"Ya çözüme razı olun ya da yolumuza devam ederiz yılları başladı"
Durduran, "müzakerelerde, ya çözüme razı olun ya da yolumuza devam ederiz yılları başladığını” iddia etti.
Yeni Kıbrıs Partisi (YKP) Dışilişkiler Sekreteri Alpay Durduran, müzakerelerde, ya çözüme razı olun ya da yolumuza devam ederiz yılları başladığını” iddia etti.
Durduran'ın açıklaması şöyle:
Görüşmeler kesildi. Kaçıncı kez kesildi artık hesabı yapılamıyor. Yenisinin başlaması için tüm konular masada açıklaması yapılıyor. Yani uzlaşılan bir şey iddia edilemeyecek. Gerçi ‘sen dün buna evet dediydin’ diye suçlamalar da gelenek oldu. Gene de yeni dönem açılışı yapıldı. Bundan sonra uzmanlar görüşecek ve nasıl yürütüleceği belirlenecek. Yabancılar bıkmışlar ama en çok da Kıbrıslı Türkler bıkmış. Gerçi Kıbrıslı diye bir şey yokmuş demek de şaşırtıcı gelmemiş.
Bu koşullarda eski de geride kalmış. Yani iktidarın ‘çözüm olmazdı işte gördünüz gene anlaşmaya yanaşmadılar’ demesine karşın muhalefetin de ‘gene işi yokuşa sürdünüz, sizinle olmaz’ dediği, yıllar geride kaldı ve ‘çözüm için adayım’ diyenin liderliğinde ya çözüme razı olun ya da yolumuza devam ederiz yılları başladı.

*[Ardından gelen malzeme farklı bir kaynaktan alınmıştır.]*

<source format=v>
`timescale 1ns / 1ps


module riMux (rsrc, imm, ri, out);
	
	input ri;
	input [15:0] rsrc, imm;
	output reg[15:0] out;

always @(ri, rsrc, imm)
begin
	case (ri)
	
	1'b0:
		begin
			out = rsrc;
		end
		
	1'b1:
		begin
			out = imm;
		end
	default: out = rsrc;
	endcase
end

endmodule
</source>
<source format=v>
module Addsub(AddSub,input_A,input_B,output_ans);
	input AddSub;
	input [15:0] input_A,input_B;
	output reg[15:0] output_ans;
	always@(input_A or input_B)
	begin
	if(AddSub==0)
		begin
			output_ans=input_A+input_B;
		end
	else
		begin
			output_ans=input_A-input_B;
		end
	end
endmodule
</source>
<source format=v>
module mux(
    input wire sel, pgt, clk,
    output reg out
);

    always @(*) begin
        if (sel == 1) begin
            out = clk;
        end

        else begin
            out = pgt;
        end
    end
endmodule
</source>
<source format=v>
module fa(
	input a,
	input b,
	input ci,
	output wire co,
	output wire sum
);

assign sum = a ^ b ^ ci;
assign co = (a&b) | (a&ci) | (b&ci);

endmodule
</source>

Yıllarca iktidarı ‘proaktif politika gütmüyor’ diye suçlayan yeni lider çözüm yerine statükoyu miras bırakacağını özür dilemeden açıkladı.

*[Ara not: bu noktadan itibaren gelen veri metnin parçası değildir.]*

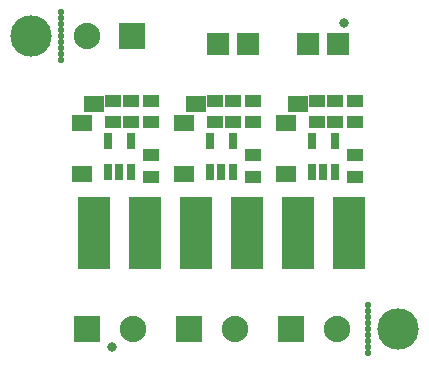
<source format=gbr>
G04 EAGLE Gerber RS-274X export*
G75*
%MOMM*%
%FSLAX34Y34*%
%LPD*%
%INSoldermask Top*%
%IPPOS*%
%AMOC8*
5,1,8,0,0,1.08239X$1,22.5*%
G01*
%ADD10C,0.584200*%
%ADD11R,0.753200X1.403200*%
%ADD12R,1.403200X1.003200*%
%ADD13R,2.703200X6.203200*%
%ADD14R,2.235200X2.235200*%
%ADD15C,2.235200*%
%ADD16R,1.673200X1.473200*%
%ADD17R,1.828800X1.828800*%
%ADD18C,0.838200*%
%ADD19R,0.838200X1.473200*%
%ADD20C,3.505200*%


D10*
X260350Y45720D03*
X260350Y40640D03*
X260350Y35560D03*
X260350Y30480D03*
X260350Y25400D03*
X260350Y20320D03*
X260350Y15240D03*
X260350Y10160D03*
X260350Y5080D03*
X0Y293370D03*
X0Y288290D03*
X0Y283210D03*
X0Y278130D03*
X0Y273050D03*
X0Y267970D03*
X0Y262890D03*
X0Y257810D03*
X0Y252730D03*
D11*
X126390Y158449D03*
X135890Y158449D03*
X145390Y158449D03*
X145390Y184451D03*
X126390Y184451D03*
D12*
X146050Y218550D03*
X146050Y200550D03*
X162560Y172195D03*
X162560Y154195D03*
X162560Y218550D03*
X162560Y200550D03*
D11*
X40030Y158449D03*
X49530Y158449D03*
X59030Y158449D03*
X59030Y184451D03*
X40030Y184451D03*
D12*
X59690Y218550D03*
X59690Y200550D03*
X76200Y172195D03*
X76200Y154195D03*
X248920Y218550D03*
X248920Y200550D03*
D11*
X212750Y158449D03*
X222250Y158449D03*
X231750Y158449D03*
X231750Y184451D03*
X212750Y184451D03*
D12*
X232410Y218550D03*
X232410Y200550D03*
X76200Y218550D03*
X76200Y200550D03*
D13*
X27780Y106680D03*
X70780Y106680D03*
X114140Y106680D03*
X157140Y106680D03*
X200500Y106680D03*
X243500Y106680D03*
D14*
X60516Y273050D03*
D15*
X21960Y273050D03*
D14*
X108712Y25400D03*
D15*
X147268Y25400D03*
D14*
X22352Y25400D03*
D15*
X60908Y25400D03*
D14*
X195072Y25400D03*
D15*
X233628Y25400D03*
D12*
X248920Y172195D03*
X248920Y154195D03*
D16*
X17780Y156300D03*
X17780Y199300D03*
X104140Y156300D03*
X104140Y199300D03*
X190500Y156300D03*
X190500Y199300D03*
D17*
X209550Y266700D03*
X234950Y266700D03*
X133350Y266700D03*
X158750Y266700D03*
D18*
X43180Y10160D03*
X240030Y284480D03*
D19*
X23876Y215900D03*
X32004Y215900D03*
X110236Y215900D03*
X118364Y215900D03*
X196596Y215900D03*
X204724Y215900D03*
D12*
X44450Y200550D03*
X44450Y218550D03*
X130810Y200550D03*
X130810Y218550D03*
X217170Y200550D03*
X217170Y218550D03*
D20*
X-25400Y273050D03*
X285750Y25400D03*
M02*

</source>
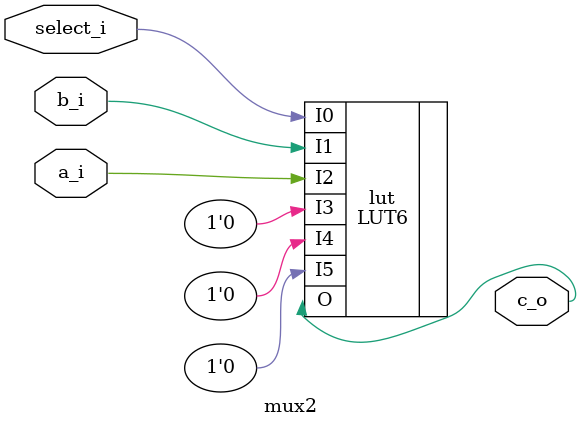
<source format=sv>
module mux2
  (input [0:0] a_i
  ,input [0:0] b_i
  ,input [0:0] select_i
  ,output [0:0] c_o);

   // Implement a Two-Input Multiplexer (mux2). You must use the LUT6 module.
   // 
   // Your code here:

LUT6 
   #(.INIT(64'hD8))
   lut
   (.O(c_o),
   .I0(select_i),
   .I1(b_i),
   .I2(a_i),
   .I3(1'b0),
   .I4(1'b0),
   .I5(1'b0));
endmodule

</source>
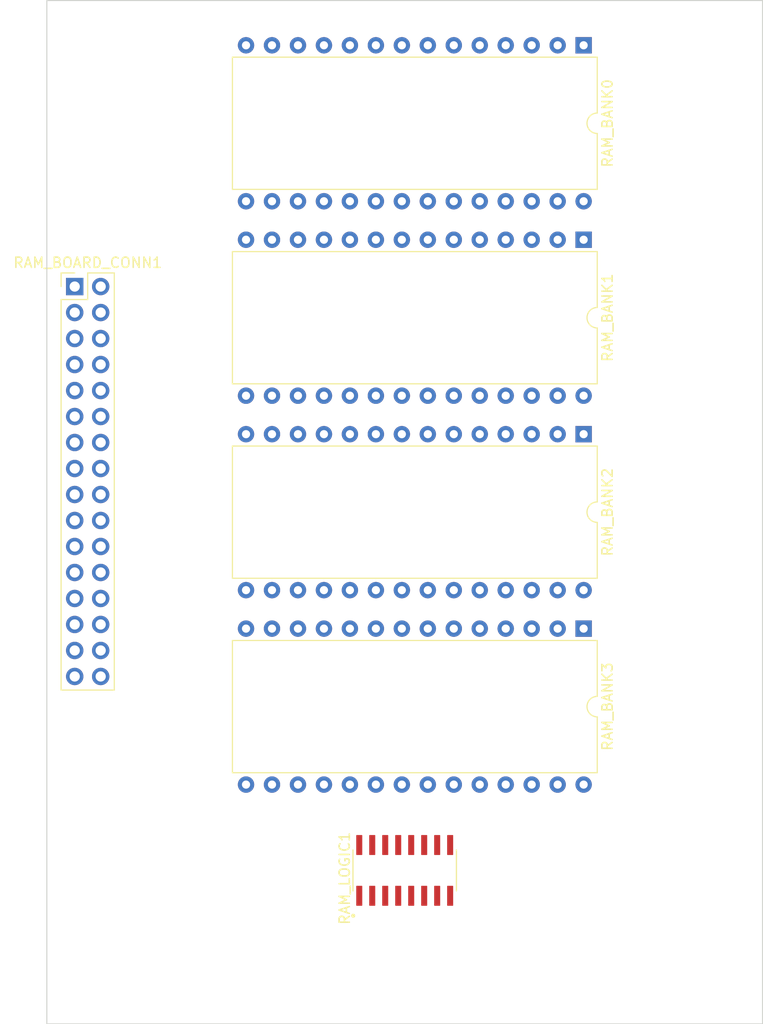
<source format=kicad_pcb>
(kicad_pcb (version 20211014) (generator pcbnew)

  (general
    (thickness 1.6)
  )

  (paper "A4")
  (layers
    (0 "F.Cu" signal)
    (31 "B.Cu" signal)
    (32 "B.Adhes" user "B.Adhesive")
    (33 "F.Adhes" user "F.Adhesive")
    (34 "B.Paste" user)
    (35 "F.Paste" user)
    (38 "B.Mask" user)
    (39 "F.Mask" user)
    (40 "Dwgs.User" user "User.Drawings")
    (41 "Cmts.User" user "User.Comments")
    (42 "Eco1.User" user "User.Eco1")
    (43 "Eco2.User" user "User.Eco2")
    (44 "Edge.Cuts" user)
    (45 "Margin" user)
    (46 "B.CrtYd" user "B.Courtyard")
    (47 "F.CrtYd" user "F.Courtyard")
    (48 "B.Fab" user)
    (49 "F.Fab" user)
    (50 "User.1" user)
    (51 "User.2" user)
    (52 "User.3" user)
    (53 "User.4" user)
    (54 "User.5" user)
    (55 "User.6" user)
    (56 "User.7" user)
    (57 "User.8" user)
    (58 "User.9" user)
  )

  (setup
    (stackup
      (layer "F.SilkS" (type "Top Silk Screen"))
      (layer "F.Paste" (type "Top Solder Paste"))
      (layer "F.Mask" (type "Top Solder Mask") (thickness 0.01))
      (layer "F.Cu" (type "copper") (thickness 0.035))
      (layer "dielectric 1" (type "core") (thickness 1.51) (material "FR4") (epsilon_r 4.5) (loss_tangent 0.02))
      (layer "B.Cu" (type "copper") (thickness 0.035))
      (layer "B.Mask" (type "Bottom Solder Mask") (thickness 0.01))
      (layer "B.Paste" (type "Bottom Solder Paste"))
      (layer "B.SilkS" (type "Bottom Silk Screen"))
      (copper_finish "None")
      (dielectric_constraints no)
    )
    (pad_to_mask_clearance 0)
    (pcbplotparams
      (layerselection 0x00010fc_ffffffff)
      (disableapertmacros false)
      (usegerberextensions false)
      (usegerberattributes true)
      (usegerberadvancedattributes true)
      (creategerberjobfile true)
      (svguseinch false)
      (svgprecision 6)
      (excludeedgelayer true)
      (plotframeref false)
      (viasonmask false)
      (mode 1)
      (useauxorigin false)
      (hpglpennumber 1)
      (hpglpenspeed 20)
      (hpglpendiameter 15.000000)
      (dxfpolygonmode true)
      (dxfimperialunits true)
      (dxfusepcbnewfont true)
      (psnegative false)
      (psa4output false)
      (plotreference true)
      (plotvalue true)
      (plotinvisibletext false)
      (sketchpadsonfab false)
      (subtractmaskfromsilk false)
      (outputformat 1)
      (mirror false)
      (drillshape 1)
      (scaleselection 1)
      (outputdirectory "")
    )
  )

  (net 0 "")
  (net 1 "/A14")
  (net 2 "/A12")
  (net 3 "/A7")
  (net 4 "/A6")
  (net 5 "/A5")
  (net 6 "/A4")
  (net 7 "/A3")
  (net 8 "/A2")
  (net 9 "/A1")
  (net 10 "/A0")
  (net 11 "/DQ0")
  (net 12 "/DQ1")
  (net 13 "/DQ2")
  (net 14 "/GND")
  (net 15 "/DQ3")
  (net 16 "/DQ4")
  (net 17 "/DQ5")
  (net 18 "/DQ6")
  (net 19 "/DQ7")
  (net 20 "/B0")
  (net 21 "/A10")
  (net 22 "/OE0")
  (net 23 "/A11")
  (net 24 "/A9")
  (net 25 "/A8")
  (net 26 "/A13")
  (net 27 "/WE0")
  (net 28 "/VCC")
  (net 29 "/B1")
  (net 30 "/OE1")
  (net 31 "/WE1")
  (net 32 "/OE2")
  (net 33 "/WE2")
  (net 34 "/OE3")
  (net 35 "/WE3")
  (net 36 "/RW0")
  (net 37 "/CARDSEL0")
  (net 38 "/CARDSEL1")
  (net 39 "/RW1")
  (net 40 "/RES")

  (footprint "Connector_PinHeader_2.54mm:PinHeader_2x16_P2.54mm_Vertical" (layer "F.Cu") (at 22.725 117.95))

  (footprint "MC74HC139ADR2G:SOIC127P600X175-16N" (layer "F.Cu") (at 55 175 90))

  (footprint "Package_DIP:DIP-28_W15.24mm" (layer "F.Cu") (at 72.5 151.375 -90))

  (footprint "Package_DIP:DIP-28_W15.24mm" (layer "F.Cu") (at 72.5 132.375 -90))

  (footprint "Package_DIP:DIP-28_W15.24mm" (layer "F.Cu") (at 72.5 94.375 -90))

  (footprint "Package_DIP:DIP-28_W15.24mm" (layer "F.Cu") (at 72.5 113.375 -90))

  (gr_rect (start 20 190) (end 90 90) (layer "Edge.Cuts") (width 0.1) (fill none) (tstamp 003e17b4-9f67-4778-af9a-0d0f01ddd7f0))

)

</source>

‘KKTC vardır’ dedi, KKTC yokmuş gibi Kıbrıs’ın güney denizlerinde de hak iddia ederek ‘biz Kıbrıs Cumhuriyeti’nin egemenliğinin kaynağında olan Kıbrıslı Türkleriz unutulamayız’ dedi. ‘Egemenlik haklarından payımızı isteriz’ iddiasında bulundu. Öküz öldüyse ortaklık biter derler ama bizim için bitmezmiş. KKTC ilan ederken denizleri paylaşmayı sonraya bırakan olmuş gibi görüşmelerin sürmesinin önündeki engeller sıralamasına doğal gaz araştırmalarını ekledi.
Anlaşılan odur ki ‘görüşmeler için bir elli yıl daha beklememizi kimse isteyemez’ derken sürenin de görüşmelerin yapılmasının önüne geçecek şeyler listesi açıklandı lakin paket görüşme metodunun yararlı olmadığını değerlendiren BM’ye haddini bildirdikten sonra geriye bir şey kalmadı.
‘Bize sözün var, seni onun için seçtik, madem çözüm umudun kalmadı Türkiye engelse istifa et’ diyenler oldu. Bizim taraflarda istifa değil istifade etmek esas olduğuna göre geriye sabretmek kaldı.
Halkımız çözüm arzu eder ama bedelini ödemek için yapması gereken açık ve net bir şekilde karşılıklı kabul edilebilir bir çözümü kabul etmeli ve bundan ilk fırsatta caymayacak bir siyasi partiyi hemen belirleyip desteklemeli ve güç vermelidir. Yoksa uluslararası politikaların ağırlığının çökmesi ile yasallaşan bir yapıya mahkûm oluruz.
‘Ben önce kendimi kurtarmalıyım sonra bakarız’ deyip içerde bir arka sahibi olmak amacıyla parti tutmak buraya kadar!